Key Takeaways
- Morgan Stanley analysts predict the U.S. will further raise taxes on imports from China and enact tariffs on specific products from Europe and Asia, but eventually ease duties on products from Canada and Mexico.
- This trajectory could cause tariff impacts to be concentrated in specific sectors, the analysts wrote.
- Automobile, footwear, and apparel importers may be in a particularly tough spot because raising prices may impact their demand, the analysts said.
Morgan Stanley mapped out how reciprocal tariffs slated to be announced Wednesday could impact various sectors, from car companies to footwear brands.
Analysts predict the U.S. will raise import taxes another 10% on goods from China and enact tariffs on specific products from Europe and Asia, including Vietnam, according to a note published Monday.
They anticipate an eventual easing of tariffs on products brought in from Mexico and Canada, which may concentrate the impact of import taxes in a few specific sectors, the analysts said.
“Although the precise path toward implementation is unclear, on both tariff levels, products, & geographies, one thing we can say with clarity: Tariffs are going higher, and companies should be prepared, to mitigate the effects,” the note said.
Automobile, footwear, and apparel importers may have the hardest time since they have limited ability to raise prices without depressing demand, the analysts said.

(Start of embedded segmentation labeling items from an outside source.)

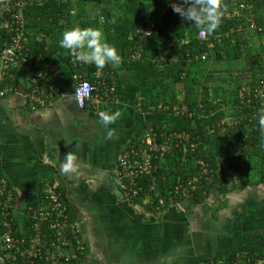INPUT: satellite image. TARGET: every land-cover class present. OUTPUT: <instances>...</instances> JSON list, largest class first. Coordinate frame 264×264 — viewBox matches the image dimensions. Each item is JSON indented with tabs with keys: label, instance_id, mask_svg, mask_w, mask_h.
Listing matches in <instances>:
<instances>
[{
	"label": "trees",
	"instance_id": "obj_1",
	"mask_svg": "<svg viewBox=\"0 0 264 264\" xmlns=\"http://www.w3.org/2000/svg\"><path fill=\"white\" fill-rule=\"evenodd\" d=\"M78 1L83 7L97 10L98 19L103 17L106 25L122 23L132 9L130 0ZM133 1L139 5L138 17L133 23V37L126 41L124 49L132 63L125 60V66L136 68L141 64L144 57L132 60L131 56L139 50L145 56L146 49L143 51L137 39L148 23L159 20L162 25L160 35L148 38L147 45L163 38L142 80L137 102L144 113L175 114L179 121H145L131 132L119 149L118 154L131 150L140 142L137 140L148 133H155L161 138L160 142L162 136L175 135L171 151L154 154V172L137 179L142 189L138 197L128 202L150 209L170 210L169 197H173L175 203L191 199L201 204L214 192L226 197L235 189L264 184V147H261L264 130L259 128L257 119L258 108L264 106V0H222L220 26L211 35L206 33L205 39L199 38L201 30L173 11L168 0ZM73 2L32 0L28 3L24 11V49L7 71V82L12 75L16 84L21 73L26 71L31 91L34 78L38 86L44 80L38 75L48 70L47 63L53 54L62 53L75 68L81 66L58 43L62 32L74 26L70 17ZM171 3H182V0H171ZM241 4L244 7L235 14L236 6ZM166 6L167 12L160 15ZM172 30L174 32L168 37H163L165 32ZM12 34L0 29V55L10 44ZM172 56L177 60H171ZM84 66L89 67V72L82 78L96 85L104 81L111 86L115 81L108 65L98 76L99 68L94 64ZM118 92L116 88L114 95ZM222 110L224 115L215 117ZM225 117L232 123L221 124ZM195 121L199 123H192ZM50 182L57 183L55 179ZM57 188L73 218L79 219L66 197L65 187L57 184ZM161 197L167 205L157 207ZM20 223L15 218L16 230ZM2 231L0 226V234ZM238 252L246 253L244 259L252 262L264 257L260 243L254 241L211 256L193 258L190 264L222 259L233 262Z\"/></svg>",
	"mask_w": 264,
	"mask_h": 264
},
{
	"label": "crops",
	"instance_id": "obj_2",
	"mask_svg": "<svg viewBox=\"0 0 264 264\" xmlns=\"http://www.w3.org/2000/svg\"><path fill=\"white\" fill-rule=\"evenodd\" d=\"M131 1L127 19L116 25H106L103 17L98 19L97 10L83 7L78 0L70 11L74 25L100 30L121 56L118 68L108 65L115 81L111 86L101 83L99 94L112 86L114 91L109 90L112 98L102 100L99 108L77 104L75 87L89 67L81 63L75 68L62 53L53 54L47 63L48 70L38 86L42 92L39 102L30 103L26 71L17 85L14 80L5 85L7 95L0 98V174L15 192L17 205L33 202L53 179L56 186L67 190L59 172L65 155L72 152L74 171L61 173L81 210L83 220H78L86 241V251L78 260L81 263L73 264H190L193 258L254 241L264 251V184L235 189L226 197L214 192L204 203L190 199L181 208L170 210L130 203L114 184L118 151L133 130L145 121H179L175 114L144 113L137 102L142 80L163 38L148 46V39L139 35L137 44L146 49L145 56L139 50L140 58L144 57L141 64L125 66V60L132 63L124 49L138 17L139 5ZM102 111H119L120 116L105 127L98 120Z\"/></svg>",
	"mask_w": 264,
	"mask_h": 264
},
{
	"label": "built area",
	"instance_id": "obj_3",
	"mask_svg": "<svg viewBox=\"0 0 264 264\" xmlns=\"http://www.w3.org/2000/svg\"><path fill=\"white\" fill-rule=\"evenodd\" d=\"M30 1L32 0H0V29L13 33L10 44L0 55V98L5 97L8 92V88L5 87L8 84L7 71L15 65L16 59L24 49V11ZM243 7V4L236 6L235 14L240 13ZM161 25L162 22L159 20L148 23L142 31V36L146 39L159 36ZM199 38L205 39L206 32L201 31ZM140 57L141 54L138 52L131 56L132 60ZM9 80H14L12 75L9 76ZM101 83L105 84L104 81ZM100 87L101 84L99 86L80 78L74 92L77 104L81 108L87 106L99 108L102 100L112 98L109 90L114 91L112 86L100 96ZM41 93L37 78H34L33 88L29 92L30 103L39 102ZM174 137L175 135L162 136L160 142L161 138L155 133H148L139 143L134 144L131 150L117 155L114 183L125 200L132 202L139 196L142 188L138 185L137 179L154 172V154L163 155L171 151V141ZM203 171L206 173V168ZM41 195L33 202L27 201L17 205L15 192L10 188L7 178L0 174V226L3 229L0 234V264H73L86 251L81 222L73 218L57 186L47 182ZM168 202L172 209L181 208L183 204L173 202V197H169ZM157 203V207L167 205L163 197L159 198ZM15 218L21 222L18 230L15 228ZM245 257L246 253H238L233 262L222 259L217 262L211 260L206 264H264V257L253 262L248 258L245 260Z\"/></svg>",
	"mask_w": 264,
	"mask_h": 264
},
{
	"label": "clouds",
	"instance_id": "obj_4",
	"mask_svg": "<svg viewBox=\"0 0 264 264\" xmlns=\"http://www.w3.org/2000/svg\"><path fill=\"white\" fill-rule=\"evenodd\" d=\"M168 2L175 13H178L185 22H191L198 30L211 35L220 26L222 0H182V3H171V0H168ZM59 46L69 51L74 62L94 64L99 69L106 65L118 68L121 64V56L116 47L95 28L74 25L62 32ZM119 116V111H102L98 113V120L108 127ZM257 119L259 128L264 130V106L258 108ZM261 147H264V136L261 138ZM75 161L76 157L72 152H68L60 165V171L64 173L74 171Z\"/></svg>",
	"mask_w": 264,
	"mask_h": 264
},
{
	"label": "water",
	"instance_id": "obj_5",
	"mask_svg": "<svg viewBox=\"0 0 264 264\" xmlns=\"http://www.w3.org/2000/svg\"><path fill=\"white\" fill-rule=\"evenodd\" d=\"M59 171V170H58ZM60 173V179L64 180V182L66 183L67 185V190H66V197L70 203V205L72 206V208L74 209V211L77 213L78 217L83 220V216H82V213H81V210L76 206L75 202L73 201L71 195H70V188H69V185L67 183V181H65L64 179V176L62 175L61 172Z\"/></svg>",
	"mask_w": 264,
	"mask_h": 264
},
{
	"label": "rangeland",
	"instance_id": "obj_6",
	"mask_svg": "<svg viewBox=\"0 0 264 264\" xmlns=\"http://www.w3.org/2000/svg\"><path fill=\"white\" fill-rule=\"evenodd\" d=\"M167 6H168V5H167ZM167 6L165 7V9L163 8L164 10H161V11H160V15L166 11ZM148 19H149V18H148ZM259 45H260V44H259ZM224 109H226V108H224ZM222 113H223V114H222ZM222 115H224V110H222V112L217 113V114L215 115V117H221ZM222 119H223V120H222V123H221V124H224L225 122L232 123L231 120H230V118L225 117V118H222ZM192 123H199V121H195V122H192Z\"/></svg>",
	"mask_w": 264,
	"mask_h": 264
},
{
	"label": "flooded vegetation",
	"instance_id": "obj_7",
	"mask_svg": "<svg viewBox=\"0 0 264 264\" xmlns=\"http://www.w3.org/2000/svg\"><path fill=\"white\" fill-rule=\"evenodd\" d=\"M115 184V183H114Z\"/></svg>",
	"mask_w": 264,
	"mask_h": 264
}]
</instances>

Here’s where the analysts expect to see the biggest impacts:
- Tariffs on automobiles and auto parts from Mexico and Canada would put cars out of reach for many consumers, curtailing demand, the analysts said. Profits may come under pressure at General Motors (GM), which sources 26% of its vehicles from Mexico, and Ford (F), which sources 17% of cars from the country, Morgan Stanley said. Other auto companies with unfavorable tariff exposure include Stellantis (STLA), BMW, Mercedes-Benz, Porsche, and Volkswagen.
- Potential tariffs on goods from Vietnam could impact footwear companies, as 34% of shoe imports were sourced from the country last year, Morgan Stanley said. Nike (NKE), Allbirds (BIRD), On Holding (ONON), and Skechers USA (SKX) may be particularly challenged by such tariffs, the analysts said.
- Tariffs may be tougher adjustment for retailers like Academy Sports and Outdoors (ASO), Five Below (FIVE), Warby Parker (WRBY), Wayfair (W), and Dollar Tree (DLTR), the analysts said. Meanwhile, Bath & Body Works (BBWI) and Levi Strauss (LEVI) appear relatively insulated, the analysts said.
- China is still an epicenter of hardware production for tech devices like smartphones, tablets, computer monitors, and headphones, so tariffs could weigh on retailers like Best Buy (BBY), the note said.